Note also that the relation between RT and set-size in the random condition (equation 3) is not linear. Therefore, a single slope is not a meaningful representation of the underlying process. This is consistent with the experimental curves for the random condition (Fig. 1; Fig. 2 of ref. 1). Other predictions of the model presented here have also recently been confirmed experimentally (Scheier, Khurana and Shimojo, personal communication).
So far, we have only presented the data used by Horowitz and Wolfe to arrive at their conclusion, which includes only correct target-present trials. The rest of their data1 also fail to support the memoryless search hypothesis. The RT x set-size slope for target-absent trials is double the one for target-present trials in the static condition, consistent with search having memory 3. The termination of a target-absent search, and thus RT, is not well-defined in the memoryless scenario. However, we know empirically that in the random condition, a forced memoryless case, RT vs. set-size slopes in target-absent trials are statistically indistinguishable from those in target-present trials1. This is clearly not what is happening in the static case, suggesting search under static conditions is not memoryless. In addition, the difference in RT x set-size slopes between static (50±4 ms/item in experiment 1) and random (24±7 ms/item) conditions in target-absent trials cannot be explained under the memoryless hypothesis; memoryless search would do equally well in static and random conditions. This difference, as well as the differences in absolute RTs and error rates between static and random conditions, suggests that subjects may be using different strategies for random and static trials, even when subjects do not spot the target. This suggests that the random condition may be a poor model to understand the workings of visual search under more natural conditions.
Alex Bäcker
Division of Biology, California Institute of Technology, MC 139-74, Pasadena, CA 91125, USA.
email: alex@caltech.edu
1. Horowitz, T. S. and Wolfe, J. M. Nature 394, 575-577 (1998).
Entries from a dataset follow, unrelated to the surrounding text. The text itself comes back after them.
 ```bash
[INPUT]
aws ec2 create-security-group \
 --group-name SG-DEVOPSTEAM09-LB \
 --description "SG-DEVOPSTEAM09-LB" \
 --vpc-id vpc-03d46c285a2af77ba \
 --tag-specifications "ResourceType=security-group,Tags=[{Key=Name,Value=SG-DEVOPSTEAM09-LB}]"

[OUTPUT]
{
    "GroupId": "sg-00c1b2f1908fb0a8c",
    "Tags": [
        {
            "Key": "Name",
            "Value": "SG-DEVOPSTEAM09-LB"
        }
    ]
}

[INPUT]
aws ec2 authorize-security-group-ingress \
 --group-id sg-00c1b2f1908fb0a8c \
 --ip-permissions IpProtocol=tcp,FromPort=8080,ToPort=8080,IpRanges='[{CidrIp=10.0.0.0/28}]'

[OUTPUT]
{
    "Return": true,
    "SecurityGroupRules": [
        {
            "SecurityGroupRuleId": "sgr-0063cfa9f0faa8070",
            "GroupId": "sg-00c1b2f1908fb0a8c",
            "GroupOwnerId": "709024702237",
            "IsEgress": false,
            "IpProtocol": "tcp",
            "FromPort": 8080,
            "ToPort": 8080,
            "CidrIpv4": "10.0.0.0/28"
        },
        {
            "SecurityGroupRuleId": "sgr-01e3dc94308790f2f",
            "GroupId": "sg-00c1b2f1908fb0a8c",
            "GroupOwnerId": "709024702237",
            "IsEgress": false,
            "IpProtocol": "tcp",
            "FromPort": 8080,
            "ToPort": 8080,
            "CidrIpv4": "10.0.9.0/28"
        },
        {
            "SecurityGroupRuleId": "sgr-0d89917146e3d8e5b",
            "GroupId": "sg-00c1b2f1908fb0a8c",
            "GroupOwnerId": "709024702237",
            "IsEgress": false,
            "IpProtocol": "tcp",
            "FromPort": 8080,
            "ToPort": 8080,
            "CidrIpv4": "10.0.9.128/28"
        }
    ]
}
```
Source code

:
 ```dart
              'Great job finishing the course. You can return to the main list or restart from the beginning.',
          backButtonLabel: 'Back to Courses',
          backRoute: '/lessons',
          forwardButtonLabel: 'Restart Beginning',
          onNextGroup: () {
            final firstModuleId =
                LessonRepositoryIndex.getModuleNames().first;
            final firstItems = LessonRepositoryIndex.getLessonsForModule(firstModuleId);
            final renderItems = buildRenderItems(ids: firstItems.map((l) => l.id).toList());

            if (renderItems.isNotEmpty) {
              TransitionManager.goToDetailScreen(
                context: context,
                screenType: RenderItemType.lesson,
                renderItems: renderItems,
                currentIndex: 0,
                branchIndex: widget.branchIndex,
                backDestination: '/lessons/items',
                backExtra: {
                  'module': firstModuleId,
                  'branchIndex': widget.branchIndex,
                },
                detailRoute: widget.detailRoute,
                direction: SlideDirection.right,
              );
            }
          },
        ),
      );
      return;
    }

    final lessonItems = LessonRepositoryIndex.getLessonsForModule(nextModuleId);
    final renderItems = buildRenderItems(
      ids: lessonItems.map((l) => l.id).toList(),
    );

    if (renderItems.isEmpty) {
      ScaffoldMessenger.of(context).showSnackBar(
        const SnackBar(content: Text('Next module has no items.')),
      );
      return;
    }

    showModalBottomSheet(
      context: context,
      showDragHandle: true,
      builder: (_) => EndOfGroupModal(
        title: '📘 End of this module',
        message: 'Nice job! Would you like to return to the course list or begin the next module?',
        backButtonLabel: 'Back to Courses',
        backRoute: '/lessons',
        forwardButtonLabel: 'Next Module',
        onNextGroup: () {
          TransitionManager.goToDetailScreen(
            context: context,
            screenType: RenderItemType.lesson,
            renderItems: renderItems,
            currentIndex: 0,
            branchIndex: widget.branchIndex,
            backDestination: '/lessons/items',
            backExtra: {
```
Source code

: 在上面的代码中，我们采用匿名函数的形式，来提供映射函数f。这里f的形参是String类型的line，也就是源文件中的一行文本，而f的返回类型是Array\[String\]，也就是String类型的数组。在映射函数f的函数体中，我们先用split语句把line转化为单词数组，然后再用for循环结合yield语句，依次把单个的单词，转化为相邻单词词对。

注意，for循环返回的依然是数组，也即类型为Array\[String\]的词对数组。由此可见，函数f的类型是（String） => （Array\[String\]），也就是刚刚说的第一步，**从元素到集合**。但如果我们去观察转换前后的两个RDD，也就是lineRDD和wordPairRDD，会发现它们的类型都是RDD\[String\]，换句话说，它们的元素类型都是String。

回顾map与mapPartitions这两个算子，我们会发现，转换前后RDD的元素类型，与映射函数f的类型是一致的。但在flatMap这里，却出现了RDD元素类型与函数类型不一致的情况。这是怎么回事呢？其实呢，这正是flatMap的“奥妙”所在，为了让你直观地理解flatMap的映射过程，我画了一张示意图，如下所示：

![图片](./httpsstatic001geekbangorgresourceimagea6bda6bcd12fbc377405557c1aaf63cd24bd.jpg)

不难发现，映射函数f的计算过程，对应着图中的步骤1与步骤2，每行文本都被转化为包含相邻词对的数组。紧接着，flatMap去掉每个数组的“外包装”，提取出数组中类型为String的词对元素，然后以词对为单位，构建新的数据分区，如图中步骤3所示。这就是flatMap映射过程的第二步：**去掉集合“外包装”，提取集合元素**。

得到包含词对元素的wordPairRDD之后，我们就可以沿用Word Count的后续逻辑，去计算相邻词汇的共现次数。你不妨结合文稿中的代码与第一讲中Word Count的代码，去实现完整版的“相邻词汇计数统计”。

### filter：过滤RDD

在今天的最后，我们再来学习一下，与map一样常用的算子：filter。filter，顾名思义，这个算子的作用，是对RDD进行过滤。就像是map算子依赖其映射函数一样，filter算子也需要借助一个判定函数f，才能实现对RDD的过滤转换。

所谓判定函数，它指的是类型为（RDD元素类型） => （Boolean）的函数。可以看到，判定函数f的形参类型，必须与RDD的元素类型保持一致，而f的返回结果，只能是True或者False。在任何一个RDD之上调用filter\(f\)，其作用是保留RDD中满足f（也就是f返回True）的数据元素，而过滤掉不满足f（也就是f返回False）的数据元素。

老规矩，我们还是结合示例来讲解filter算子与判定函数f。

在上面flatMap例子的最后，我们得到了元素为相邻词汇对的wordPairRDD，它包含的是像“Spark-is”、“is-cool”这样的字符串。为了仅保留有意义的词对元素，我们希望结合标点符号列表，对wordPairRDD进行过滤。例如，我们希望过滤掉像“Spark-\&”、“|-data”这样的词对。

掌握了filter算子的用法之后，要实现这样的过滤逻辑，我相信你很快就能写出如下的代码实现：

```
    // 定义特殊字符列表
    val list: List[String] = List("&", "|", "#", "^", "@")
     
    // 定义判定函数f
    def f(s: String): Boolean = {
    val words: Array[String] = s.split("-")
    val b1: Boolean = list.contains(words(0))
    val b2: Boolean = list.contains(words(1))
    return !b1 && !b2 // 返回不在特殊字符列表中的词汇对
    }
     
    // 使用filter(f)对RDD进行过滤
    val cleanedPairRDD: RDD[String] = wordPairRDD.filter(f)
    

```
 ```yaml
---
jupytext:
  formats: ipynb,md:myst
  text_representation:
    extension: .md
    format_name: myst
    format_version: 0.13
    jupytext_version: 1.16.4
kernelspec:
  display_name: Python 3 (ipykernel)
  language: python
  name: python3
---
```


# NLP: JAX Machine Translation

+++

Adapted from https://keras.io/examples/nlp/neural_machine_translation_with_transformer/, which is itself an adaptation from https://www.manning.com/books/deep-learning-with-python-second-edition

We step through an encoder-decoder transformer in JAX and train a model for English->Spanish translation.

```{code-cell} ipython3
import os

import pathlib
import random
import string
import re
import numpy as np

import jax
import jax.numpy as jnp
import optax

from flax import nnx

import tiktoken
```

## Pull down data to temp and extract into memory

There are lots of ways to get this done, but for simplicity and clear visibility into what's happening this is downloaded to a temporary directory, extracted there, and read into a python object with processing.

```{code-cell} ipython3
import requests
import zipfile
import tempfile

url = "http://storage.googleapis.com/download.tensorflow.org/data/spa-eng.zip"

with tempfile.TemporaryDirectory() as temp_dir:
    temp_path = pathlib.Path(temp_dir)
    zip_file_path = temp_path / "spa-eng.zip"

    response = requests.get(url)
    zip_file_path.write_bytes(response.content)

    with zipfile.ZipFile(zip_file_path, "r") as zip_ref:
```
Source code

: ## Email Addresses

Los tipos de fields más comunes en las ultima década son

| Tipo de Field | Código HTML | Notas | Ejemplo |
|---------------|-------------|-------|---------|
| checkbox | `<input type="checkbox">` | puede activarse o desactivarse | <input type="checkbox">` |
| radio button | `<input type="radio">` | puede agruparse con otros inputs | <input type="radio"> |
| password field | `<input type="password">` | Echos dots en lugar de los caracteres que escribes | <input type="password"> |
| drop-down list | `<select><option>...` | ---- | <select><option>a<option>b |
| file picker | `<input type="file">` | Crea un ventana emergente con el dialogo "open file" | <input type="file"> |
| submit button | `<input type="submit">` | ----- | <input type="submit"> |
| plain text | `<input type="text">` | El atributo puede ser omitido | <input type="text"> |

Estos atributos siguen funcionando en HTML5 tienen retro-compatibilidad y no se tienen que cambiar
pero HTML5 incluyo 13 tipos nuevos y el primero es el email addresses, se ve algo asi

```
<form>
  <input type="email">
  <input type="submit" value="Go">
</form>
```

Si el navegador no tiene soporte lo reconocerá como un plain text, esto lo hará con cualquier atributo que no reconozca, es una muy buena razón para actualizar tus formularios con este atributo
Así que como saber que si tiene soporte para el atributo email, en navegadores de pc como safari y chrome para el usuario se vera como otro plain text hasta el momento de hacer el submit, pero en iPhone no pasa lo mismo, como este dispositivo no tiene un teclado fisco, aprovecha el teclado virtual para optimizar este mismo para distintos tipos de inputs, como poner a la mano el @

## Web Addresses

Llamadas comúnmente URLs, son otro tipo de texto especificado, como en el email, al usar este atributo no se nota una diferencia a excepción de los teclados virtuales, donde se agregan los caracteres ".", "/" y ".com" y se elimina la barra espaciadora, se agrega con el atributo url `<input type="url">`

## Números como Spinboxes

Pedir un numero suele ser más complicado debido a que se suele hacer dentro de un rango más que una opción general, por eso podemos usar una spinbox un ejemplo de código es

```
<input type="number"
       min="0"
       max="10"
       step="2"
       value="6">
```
2. Scheier, C., Khurana, B., Itti, L., Koch, C. & Shimojo, S. Vis. Res. Conf. (1999).
3. Treisman, A. & Gelade, G. Cogn. Psychol. 12, 97-136 (1980).
Figure 1 - Bäcker, A.
Figure 1 (postscript file) Predictions of the model for the memory-driven scenario account for experimental reaction times. Mean correct target-present reaction times (RTs) plotted against set size for the random (circles) and static (squares) conditions from experiment 1 in ref. 1 (open symbols, black dashed lines) and prediction (filled symbols, solid red lines) derived from the model assuming that visual search has memory.